[Recorded data]
+ + + + + + +

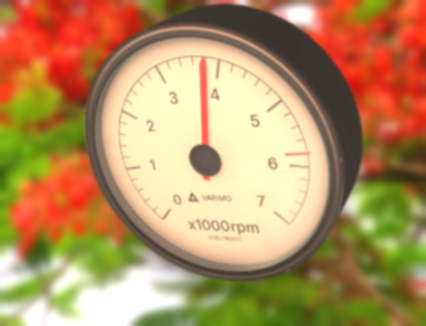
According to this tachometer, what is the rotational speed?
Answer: 3800 rpm
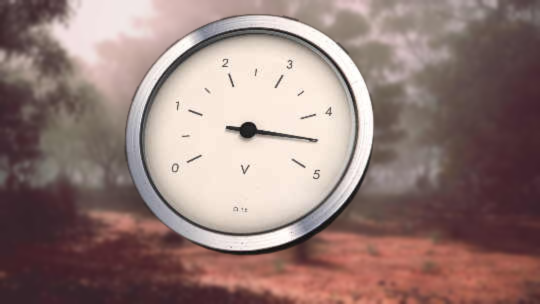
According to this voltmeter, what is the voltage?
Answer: 4.5 V
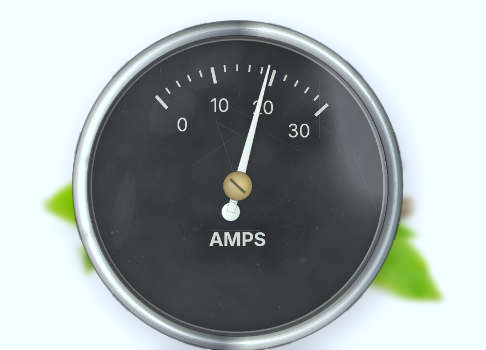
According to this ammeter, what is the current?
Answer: 19 A
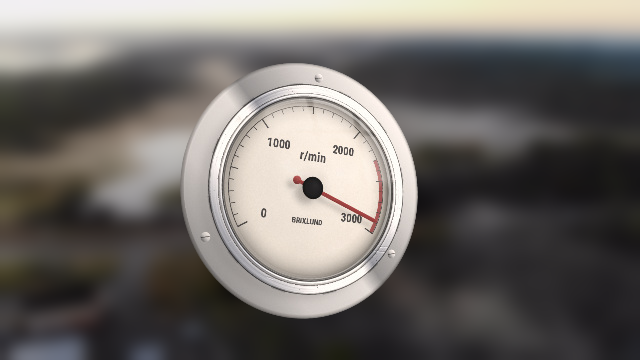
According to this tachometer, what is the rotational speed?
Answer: 2900 rpm
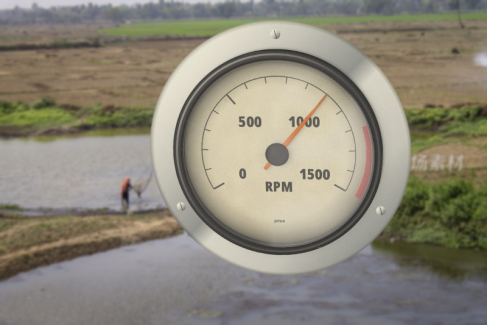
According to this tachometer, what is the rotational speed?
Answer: 1000 rpm
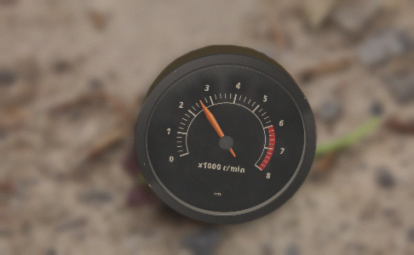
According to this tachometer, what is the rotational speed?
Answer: 2600 rpm
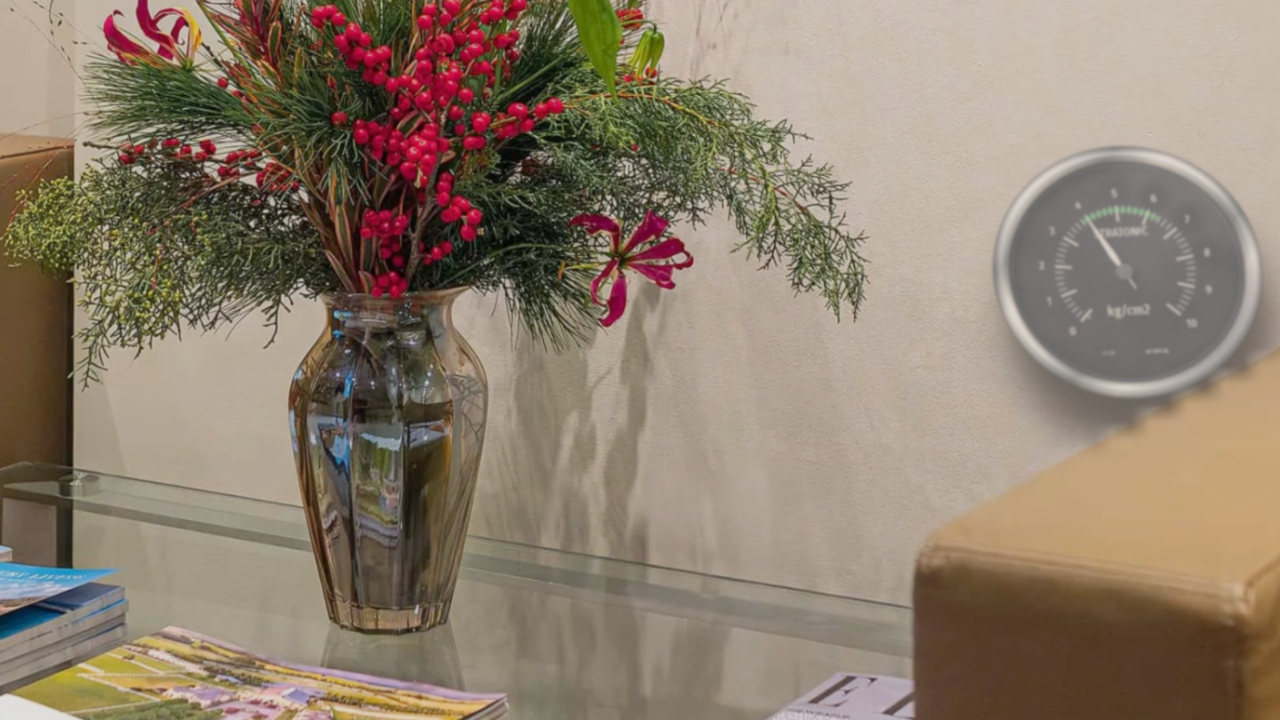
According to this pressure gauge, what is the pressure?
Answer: 4 kg/cm²
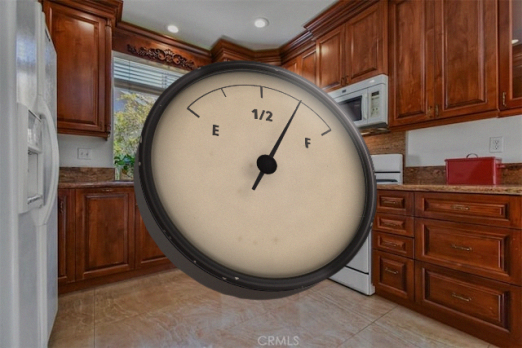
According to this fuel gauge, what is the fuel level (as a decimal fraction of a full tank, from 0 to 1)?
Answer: 0.75
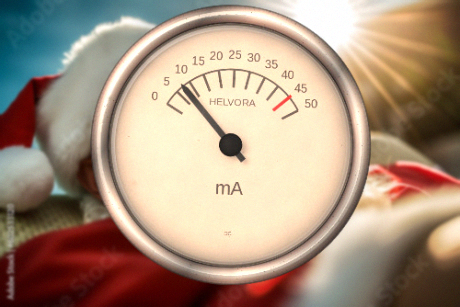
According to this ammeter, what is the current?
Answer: 7.5 mA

+ + + + + + +

*WHAT THE TASK ASKS*. Retype every line of the recorded data above, word for word, leaving out the pictures.

*RESULT FOR THIS TASK*.
According to this tachometer, what is the rotational speed?
Answer: 3800 rpm
According to this voltmeter, what is the voltage?
Answer: 4.5 V
According to this ammeter, what is the current?
Answer: 19 A
According to this tachometer, what is the rotational speed?
Answer: 2900 rpm
According to this tachometer, what is the rotational speed?
Answer: 1000 rpm
According to this tachometer, what is the rotational speed?
Answer: 2600 rpm
According to this pressure gauge, what is the pressure?
Answer: 4 kg/cm²
According to this fuel gauge, what is the fuel level (as a decimal fraction of a full tank, from 0 to 1)?
Answer: 0.75
According to this ammeter, what is the current?
Answer: 7.5 mA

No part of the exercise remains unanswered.